Biblische Bezüge zum Text:
1. Vers:  Lehre uns bedenken, daß wir sterben müssen, auf daß wir klug werden. Psalm 90,12
Aber, JHWH, lehre mich doch, daß es ein Ende mit mir haben muß und mein Leben ein Ziel hat und ich davon muß. Psalm 39,4
2. Vers:  Das Gleichnis vom verlorenen Sohn. Lk 15,11–32
3. Vers:  Amen, ich sage euch: Wenn ihr nicht umkehrt und werdet wie die Kinder, werdet ihr nicht in das Himmelreich hineinkommen. Mat 18. 2
Mit wem soll ich diese Generation vergleichen? Sie gleicht Kindern, die auf den Marktplätzen sitzen und anderen zurufen: Wir haben für euch auf der Flöte gespielt und ihr habt nicht getanzt; wir haben die Totenklage angestimmt und ihr habt euch nicht an die Brust geschlagen.
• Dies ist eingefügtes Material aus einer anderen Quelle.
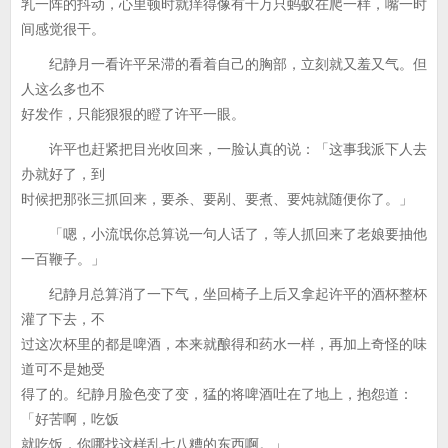
乳一阵的抖动，心里顿时就痒得像有千万只蚂蚁在爬一样，嘴一时
间感觉很干。
纪静月一看许平呆滞的看着自己的胸部，立刻就又羞又气。但
人这么多也不
好发作，只能狠狠的瞪了许平一眼。
许平也赶紧把目光收回来，一脸认真的说：「这事我派下人去
办就好了，到
时候把那张三抓回来，要杀、要剐、要煮、要炖就随便你了。」
「嗯，小流氓你总算说一句人话了，等人抓回来了老娘要抽他
一百鞭子。」
纪静月总算消了一下气，坐回椅子上后又拿起许平的酒杯整杯
灌了下去，不
过这次杯里的都是啤酒，本来就酿得和药水一样，再加上奇怪的味
道可不是她受
得了的。纪静月脸色变了变，猛的将啤酒吐在了地上，抱怨道：
「好苦啊，吃饭
就吃饭，你哪找这样乱七八糟的东西啊。」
Matt 11, 17

Es ist ein Schnee gefallen

Es ist ein Schnee gefallen,
und es ist noch nicht Zeit.
Man wirft mich mit dem Ballen,
der Weg ist mir verschneit.
Mein Haus hat keinen Giebel,
es ist mir worden alt;
zerbrochen sind die Riegel,
mein Stüblein ist mir kalt.

Ein schwarzer Schnee wird fallen,
denn es ist an der Zeit.
Dann wird ein Ruf erschallen:
„Mach dich zum Gang bereit!“
Hinauf in höchste Sphären,
wo Götter sind vereint,
in Freuden zu verzehren,
das Brot, das hier beweint.  

Ein roter Schnee geht nieder,
ein Schnee so rot wie Blut.
Da kehret nimmer wieder,
was je darunter ruht.
Er decket alles Leben,
als wie ein dunkles Grab.
Die ganze Welt muss beben,
wenn alles fährt hinab.

Wohlan zu dieser Stunde,
wo man noch scherzt und lacht,
da bringe ich die Kunde,
von allertiefster Nacht.
Wie ists dem Menschen bange,
der all das tragen wird.
Drum bitte und verlange,
dass keiner sich verirrt. 

Der Tag neigt sich dem Ende,
schon bricht die Nacht herein.
Hier steh ich und verschwende
das Brot, das Salz, den Wein,
um noch einmal zu sagen,
dass alle Not und Qual,
Verzweiflung, Angst und Fragen,
erfüllt in Tag und Zahl.

Ach Herr lass dich‘s erbarmen,
dass ich so elend bin,
und schließ mich in dein Armen,
so fährt der Winter hin.
Der Winter und die Nächte,
die kalt und ohne Licht.
So lehr mich, dass ich möchte,
erschauen dein Gesicht.

Thematisch angelehnt an einen Liedtext von 1467 : “Es ist ein Schnee gefallen” sowie die Apokalypse des Johannes und “A hard rain’s gonna fall” von Bob Dylan.